Finnish actress (1917–2010)

Asta Elisabeth Backman (born Agda Elisabeth Inberg; 4 February 1917 – 18 February 2010) was a Finnish film, television and theatre actress who appeared in more than 80 works.

==Early life==
Backman was born on 4 February 1917 in Vaasa, Finland.

==Career==
Since 1946, Backman has appeared in ten films and almost fifty television productions.

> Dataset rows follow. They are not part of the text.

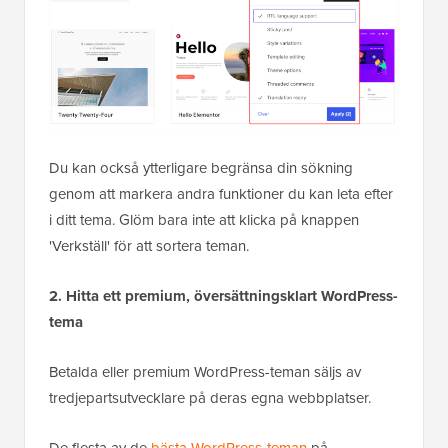
Du kan också ytterligare begränsa din sökning
genom att markera andra funktioner du kan leta efter
i ditt tema. Glöm bara inte att klicka på knappen
'Verkställ' för att sortera teman.
2. Hitta ett premium, översättningsklart WordPress-
tema
Betalda eller premium WordPress-teman säljs av
tredjepartsutvecklare på deras egna webbplatser.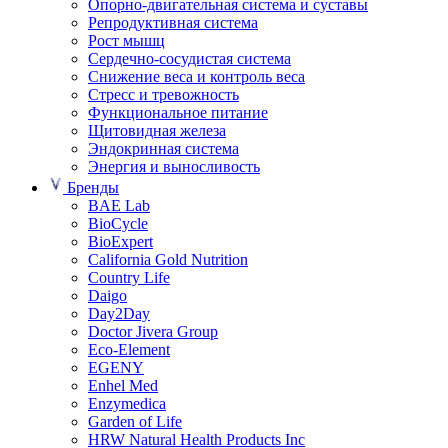
Опорно-двигательная система и суставы
Репродуктивная система
Рост мышц
Сердечно-сосудистая система
Снижение веса и контроль веса
Стресс и тревожность
Функциональное питание
Щитовидная железа
Эндокринная система
Энергия и выносливость
Бренды
BAE Lab
BioCycle
BioExpert
California Gold Nutrition
Country Life
Daigo
Day2Day
Doctor Jivera Group
Eco-Element
EGENY
Enhel Med
Enzymedica
Garden of Life
HRW Natural Health Products Inc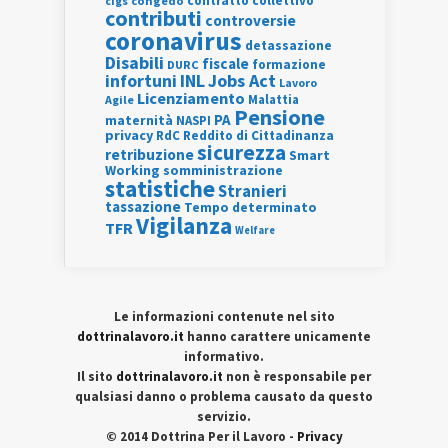
contratto collettivo
cigs
congedo
contributi
controversie
coronavirus
detassazione
Disabili
fiscale
formazione
DURC
INL
Jobs Act
infortuni
Lavoro
Licenziamento
Agile
Malattia
Pensione
PA
maternità
NASPI
privacy
RdC
Reddito di Cittadinanza
sicurezza
retribuzione
Smart
Working
somministrazione
statistiche
Stranieri
tassazione
Tempo determinato
Vigilanza
TFR
Welfare
Le informazioni contenute nel sito
dottrinalavoro.it
hanno carattere unicamente
informativo.
Il sito
dottrinalavoro.it
non è responsabile per
qualsiasi danno o problema causato da questo
servizio.
© 2014 Dottrina Per il Lavoro -
Privacy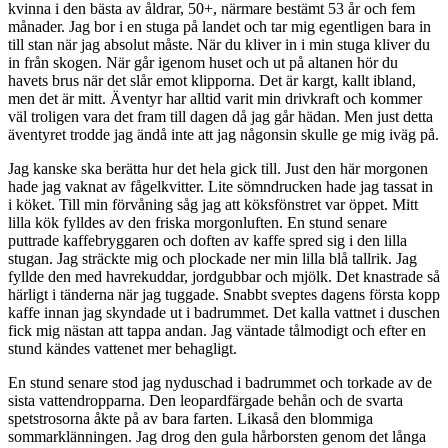
kvinna i den bästa av åldrar, 50+, närmare bestämt 53 år och fem
månader. Jag bor i en stuga på landet och tar mig egentligen bara in
till stan när jag absolut måste. När du kliver in i min stuga kliver du
in från skogen. När går igenom huset och ut på altanen hör du
havets brus när det slår emot klipporna. Det är kargt, kallt ibland,
men det är mitt. Äventyr har alltid varit min drivkraft och kommer
väl troligen vara det fram till dagen då jag går hädan. Men just detta
äventyret trodde jag ändå inte att jag någonsin skulle ge mig iväg på.
Jag kanske ska berätta hur det hela gick till. Just den här morgonen
hade jag vaknat av fågelkvitter. Lite sömndrucken hade jag tassat in
i köket. Till min förvåning såg jag att köksfönstret var öppet. Mitt
lilla kök fylldes av den friska morgonluften. En stund senare
puttrade kaffebryggaren och doften av kaffe spred sig i den lilla
stugan. Jag sträckte mig och plockade ner min lilla blå tallrik. Jag
fyllde den med havrekuddar, jordgubbar och mjölk. Det knastrade så
härligt i tänderna när jag tuggade. Snabbt sveptes dagens första kopp
kaffe innan jag skyndade ut i badrummet. Det kalla vattnet i duschen
fick mig nästan att tappa andan. Jag väntade tålmodigt och efter en
stund kändes vattenet mer behagligt.
En stund senare stod jag nyduschad i badrummet och torkade av de
sista vattendropparna. Den leopardfärgade behån och de svarta
spetstrosorna åkte på av bara farten. Likaså den blommiga
sommarklänningen. Jag drog den gula hårborsten genom det långa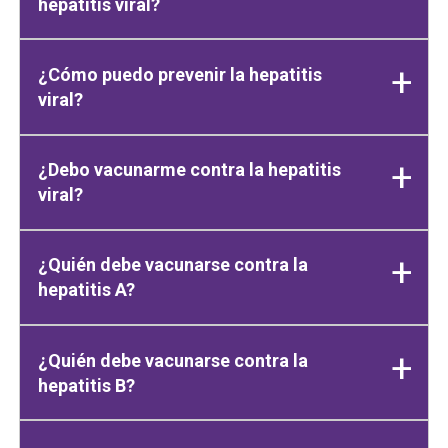
hepatitis viral?
¿Cómo puedo prevenir la hepatitis
viral?
¿Debo vacunarme contra la hepatitis
viral?
¿Quién debe vacunarse contra la
hepatitis A?
¿Quién debe vacunarse contra la
hepatitis B?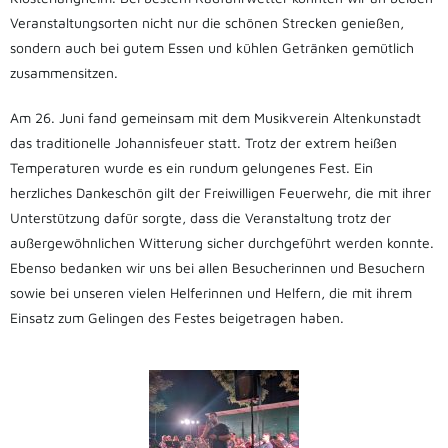
Veranstaltungsorten nicht nur die schönen Strecken genießen,
sondern auch bei gutem Essen und kühlen Getränken gemütlich
zusammensitzen.
Am 26. Juni fand gemeinsam mit dem Musikverein Altenkunstadt
das traditionelle Johannisfeuer statt. Trotz der extrem heißen
Temperaturen wurde es ein rundum gelungenes Fest. Ein
herzliches Dankeschön gilt der Freiwilligen Feuerwehr, die mit ihrer
Unterstützung dafür sorgte, dass die Veranstaltung trotz der
außergewöhnlichen Witterung sicher durchgeführt werden konnte.
Ebenso bedanken wir uns bei allen Besucherinnen und Besuchern
sowie bei unseren vielen Helferinnen und Helfern, die mit ihrem
Einsatz zum Gelingen des Festes beigetragen haben.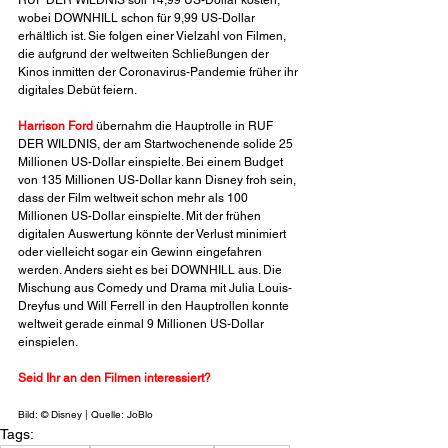
wobei DOWNHILL schon für 9,99 US-Dollar 
erhältlich ist. Sie folgen einer Vielzahl von Filmen, 
die aufgrund der weltweiten Schließungen der 
Kinos inmitten der Coronavirus-Pandemie früher ihr 
digitales Debüt feiern. 
Harrison Ford
 übernahm die Hauptrolle in RUF 
DER WILDNIS, der am Startwochenende solide 25 
Millionen US-Dollar einspielte. Bei einem Budget 
von 135 Millionen US-Dollar kann Disney froh sein, 
dass der Film weltweit schon mehr als 100 
Millionen US-Dollar einspielte. Mit der frühen 
digitalen Auswertung könnte der Verlust minimiert 
oder vielleicht sogar ein Gewinn eingefahren 
werden. Anders sieht es bei DOWNHILL aus. Die 
Mischung aus Comedy und Drama mit Julia Louis-
Dreyfus und Will Ferrell in den Hauptrollen konnte 
weltweit gerade einmal 9 Millionen US-Dollar 
einspielen.
Seid Ihr an den Filmen interessiert?
Bild: © Disney | Quelle: JoBlo
Tags: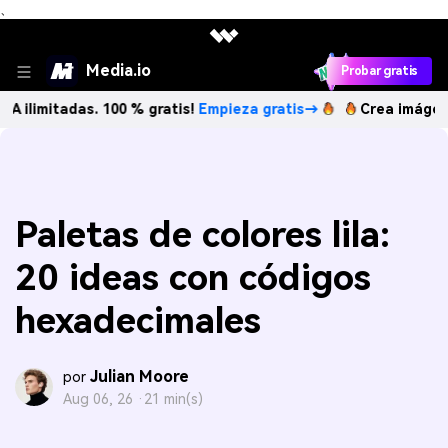
、
Media.io
Probar gratis
adas. 100 % gratis!
Empieza gratis→
Crea imágenes IA ilim
Paletas de colores lila:
20 ideas con códigos
hexadecimales
Julian Moore
por
Aug 06, 26 ·
21 min(s)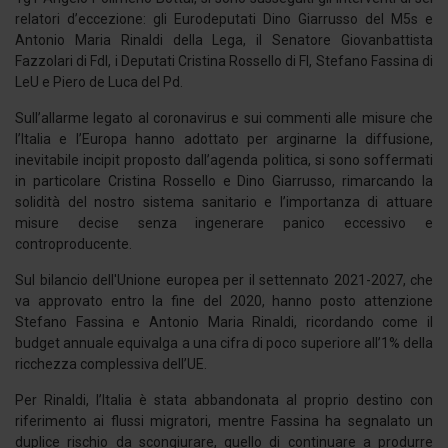
relatori d’eccezione: gli Eurodeputati Dino Giarrusso del M5s e
Antonio Maria Rinaldi della Lega, il Senatore Giovanbattista
Fazzolari di FdI, i Deputati Cristina Rossello di FI, Stefano Fassina di
LeU e Piero de Luca del Pd.
Sull’allarme legato al coronavirus e sui commenti alle misure che
l’Italia e l’Europa hanno adottato per arginarne la diffusione,
inevitabile incipit proposto dall’agenda politica, si sono soffermati
in particolare Cristina Rossello e Dino Giarrusso, rimarcando la
solidità del nostro sistema sanitario e l’importanza di attuare
misure decise senza ingenerare panico eccessivo e
controproducente.
Sul bilancio dell'Unione europea per il settennato 2021-2027, che
va approvato entro la fine del 2020, hanno posto attenzione
Stefano Fassina e Antonio Maria Rinaldi, ricordando come il
budget annuale equivalga a una cifra di poco superiore all’1% della
ricchezza complessiva dell’UE.
Per Rinaldi, l’Italia è stata abbandonata al proprio destino con
riferimento ai flussi migratori, mentre Fassina ha segnalato un
duplice rischio da scongiurare, quello di continuare a produrre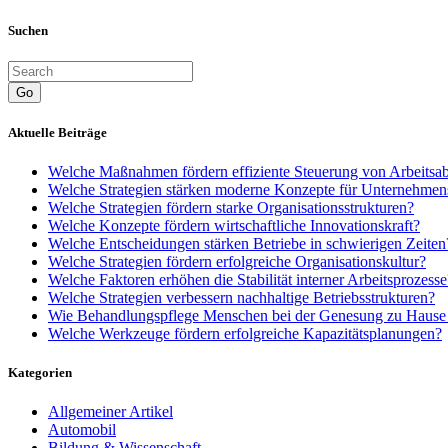
Suchen
Go
Aktuelle Beiträge
Welche Maßnahmen fördern effiziente Steuerung von Arbeitsa
Welche Strategien stärken moderne Konzepte für Unternehmen
Welche Strategien fördern starke Organisationsstrukturen?
Welche Konzepte fördern wirtschaftliche Innovationskraft?
Welche Entscheidungen stärken Betriebe in schwierigen Zeiten
Welche Strategien fördern erfolgreiche Organisationskultur?
Welche Faktoren erhöhen die Stabilität interner Arbeitsprozesse
Welche Strategien verbessern nachhaltige Betriebsstrukturen?
Wie Behandlungspflege Menschen bei der Genesung zu Hause u
Welche Werkzeuge fördern erfolgreiche Kapazitätsplanungen?
Kategorien
Allgemeiner Artikel
Automobil
Bildung & Wissenschaft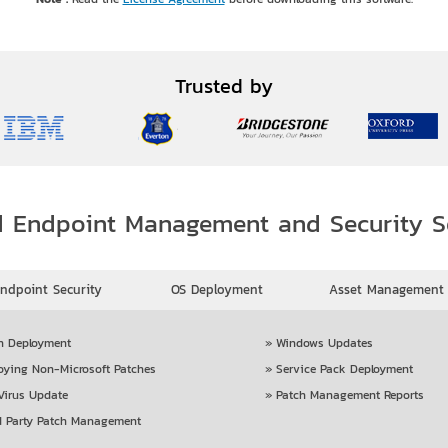
Trusted by
d Endpoint Management and Security S
ndpoint Security
OS Deployment
Asset Management
h Deployment
»
Windows Updates
oying Non-Microsoft Patches
»
Service Pack Deployment
Virus Update
»
Patch Management Reports
d Party Patch Management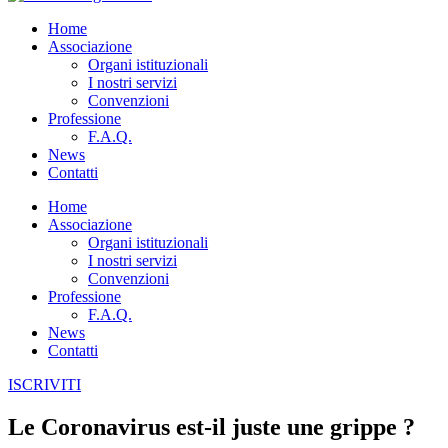
Home
Associazione
Organi istituzionali
I nostri servizi
Convenzioni
Professione
F.A.Q.
News
Contatti
Home
Associazione
Organi istituzionali
I nostri servizi
Convenzioni
Professione
F.A.Q.
News
Contatti
ISCRIVITI
Le Coronavirus est-il juste une grippe ?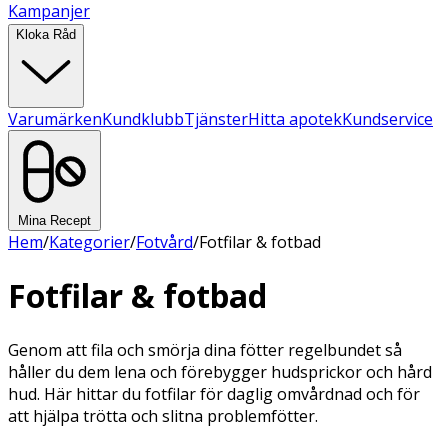
Kampanjer
Kloka Råd
Varumärken
Kundklubb
Tjänster
Hitta apotek
Kundservice
Mina Recept
Hem
/
Kategorier
/
Fotvård
/
Fotfilar & fotbad
Fotfilar & fotbad
Genom att fila och smörja dina fötter regelbundet så
håller du dem lena och förebygger hudsprickor och hård
hud. Här hittar du fotfilar för daglig omvårdnad och för
att hjälpa trötta och slitna problemfötter.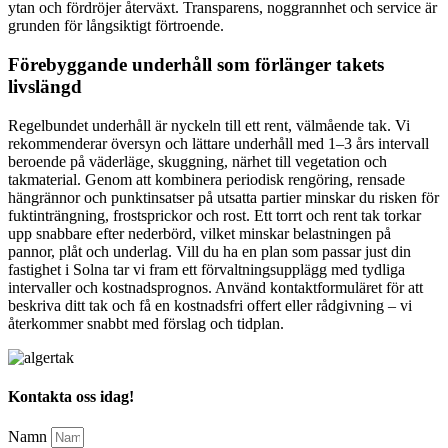
ytan och fördröjer återväxt. Transparens, noggrannhet och service är
grunden för långsiktigt förtroende.
Förebyggande underhåll som förlänger takets
livslängd
Regelbundet underhåll är nyckeln till ett rent, välmående tak. Vi
rekommenderar översyn och lättare underhåll med 1–3 års intervall
beroende på väderläge, skuggning, närhet till vegetation och
takmaterial. Genom att kombinera periodisk rengöring, rensade
hängrännor och punktinsatser på utsatta partier minskar du risken för
fuktinträngning, frostsprickor och rost. Ett torrt och rent tak torkar
upp snabbare efter nederbörd, vilket minskar belastningen på
pannor, plåt och underlag. Vill du ha en plan som passar just din
fastighet i Solna tar vi fram ett förvaltningsupplägg med tydliga
intervaller och kostnadsprognos. Använd kontaktformuläret för att
beskriva ditt tak och få en kostnadsfri offert eller rådgivning – vi
återkommer snabbt med förslag och tidplan.
Kontakta oss idag!
Namn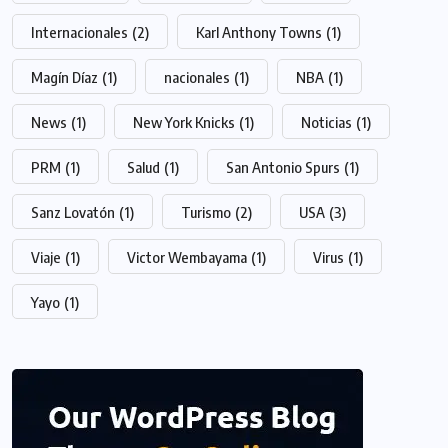
Internacionales
(2)
Karl Anthony Towns
(1)
Magín Díaz
(1)
nacionales
(1)
NBA
(1)
News
(1)
New York Knicks
(1)
Noticias
(1)
PRM
(1)
Salud
(1)
San Antonio Spurs
(1)
Sanz Lovatón
(1)
Turismo
(2)
USA
(3)
Viaje
(1)
Victor Wembayama
(1)
Virus
(1)
Yayo
(1)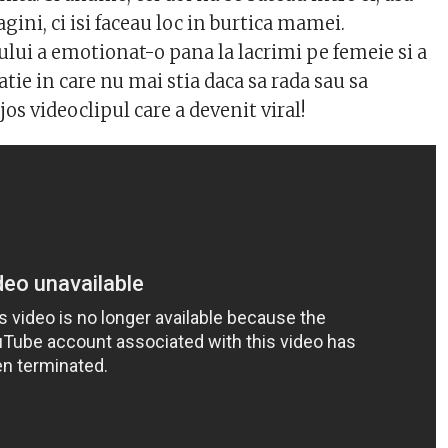
ini, ci isi faceau loc in burtica mamei.
ului a emotionat-o pana la lacrimi pe femeie si a
atie in care nu mai stia daca sa rada sau sa
jos videoclipul care a devenit viral!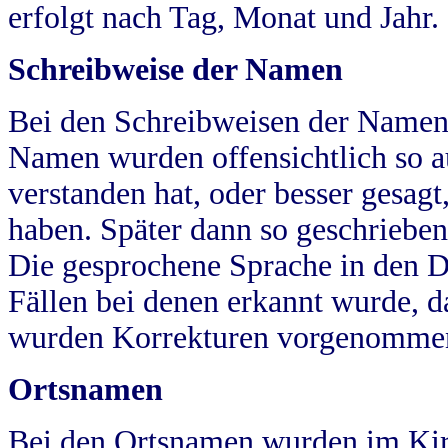
erfolgt nach Tag, Monat und Jahr.
Schreibweise der Namen
Bei den Schreibweisen der Namen
Namen wurden offensichtlich so a
verstanden hat, oder besser gesag
haben. Später dann so geschrieben
Die gesprochene Sprache in den Dö
Fällen bei denen erkannt wurde, da
wurden Korrekturen vorgenomme
Ortsnamen
Bei den Ortsnamen wurden im Kir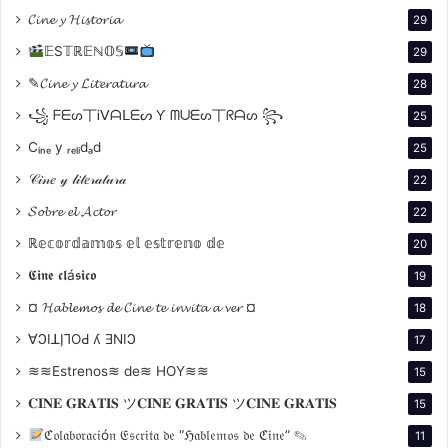
1985 es un año importante en la historia reciente de Argentina. En
𝓒𝓲𝓷𝓮 𝔂 𝓗𝓲𝓼𝓽𝓸𝓻𝓲𝓪
29
abril de ese año, nueve altos representantes de la dictadura militar
(1976 a 1983) fueron juzgados por cargos que incluyen detención
𝔼S𝕋ℝ𝔼ℕ𝕆𝕊
ilegal, tortura y asesinato. Los veredictos se anunciaron en
29
diciembre.
✎𝓒𝓲𝓷𝓮 𝔂 𝓛𝓲𝓽𝓮𝓻𝓪𝓽𝓾𝓻𝓪
28
꧁ ᖴᗴᔕ丅Ꭵᐯᗩᒪᗴᔕ Ƴ ᗰᑌᗴᔕ丅ᖇᗩᔕ ꧂
25
Cᵢₙₑ y ᵣₑₗᵢdₐd
25
𝒞𝒾𝓃𝑒 𝓎 𝓁𝒾𝓉𝑒𝓇𝒶𝓉𝓊𝓇𝒶
22
𝓢𝓸𝓫𝓻𝓮 𝓮𝓵 𝓐𝓬𝓽𝓸𝓻
22
ℝ𝕖𝕔𝕠𝕣𝕕𝕒𝕞𝕠𝕤 𝕖𝕝 𝕖𝕤𝕥𝕣𝕖𝕟𝕠 𝕕𝕖
20
𝕮𝖎𝖓𝖊 𝖈𝖑á𝖘𝖎𝖈𝖔
19
Mientras que Santiago Mitre creó un largometraje ( Argentina 1985 )
a partir del juicio, Ulises de la Orden se apega al material original y
¤ 𝓗𝓪𝓫𝓵𝓮𝓶𝓸𝓼 𝓭𝓮 𝓒𝓲𝓷𝓮 𝓽𝓮 𝓲𝓷𝓿𝓲𝓽𝓪 𝓪 𝓿𝓮𝓻 ¤
18
elabora un documental de casi tres horas de duración: El juicio.– a
partir de imágenes de video de la sala del tribunal. Después de ver
∀ϽIꓕI̗⅂OԀ ʎ ƎNIϽ
17
más de 500 horas de material, el director lo condensó y estructuró
en este ingenioso montaje en espiral. Cuantos más testigos permite
≋≋Estrenos≋ de≋ HOY≋≋
15
que la película exprese su opinión, más irrefutable se vuelve que los
hombres en el banquillo son responsables de actos para los que el
𝐂𝐈𝐍𝐄 𝐆𝐑𝐀𝐓𝐈𝐒 ツ𝐂𝐈𝐍𝐄 𝐆𝐑𝐀𝐓𝐈𝐒 ツ𝐂𝐈𝐍𝐄 𝐆𝐑𝐀𝐓𝐈𝐒
15
término “terror de Estado” es demasiado suave,
independientemente de lo inexpugnables que se consideren. Al
ℭ𝔬𝔩𝔞𝔟𝔬𝔯𝔞𝔠𝔦ó𝔫 𝔈𝔰𝔠𝔯𝔦𝔱𝔞 𝔡𝔢 “ℌ𝔞𝔟𝔩𝔢𝔪𝔬𝔰 𝔡𝔢 ℭ𝔦𝔫𝔢” ✎
11
final, el fiscal Julio Strassera llama al juicio un «descenso» – a un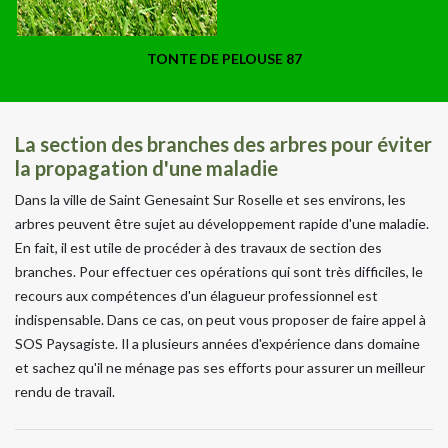
TONTE DE PELOUSE 87
La section des branches des arbres pour éviter
la propagation d'une maladie
Dans la ville de Saint Genesaint Sur Roselle et ses environs, les
arbres peuvent être sujet au développement rapide d'une maladie.
En fait, il est utile de procéder à des travaux de section des
branches. Pour effectuer ces opérations qui sont très difficiles, le
recours aux compétences d'un élagueur professionnel est
indispensable. Dans ce cas, on peut vous proposer de faire appel à
SOS Paysagiste. Il a plusieurs années d'expérience dans domaine
et sachez qu'il ne ménage pas ses efforts pour assurer un meilleur
rendu de travail.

=== Film and television work ===

Täällä Pohjantähden Alla (1968) Here Beneath The North Star

Akseli Ja Elina (1970) Askeli And Elina
- Synnin Jäljet (1946)
- Ylijäämänainen (1951)
- Veteraanin Voitto (1955)
- Pastori Jussilainen (1955)
- Neiti Talonmies (1955)
- Kustaa III (1963)
- Kuuma Kissa? (1968)
- Täällä Pohjantähden Alla
- Kesyttömät Veljekset (1969)
- Pohjantähti (1973)
- Runoilija ja Muusa (1978)
- Olga (1978)
- Vihreän Kullan Maa (1987), television series

==Personal life==
She was married to the German actor Fritz-Hugo Backman, until his death in 1993.

== Death ==
She died on 18 February 2010 in Helsinki.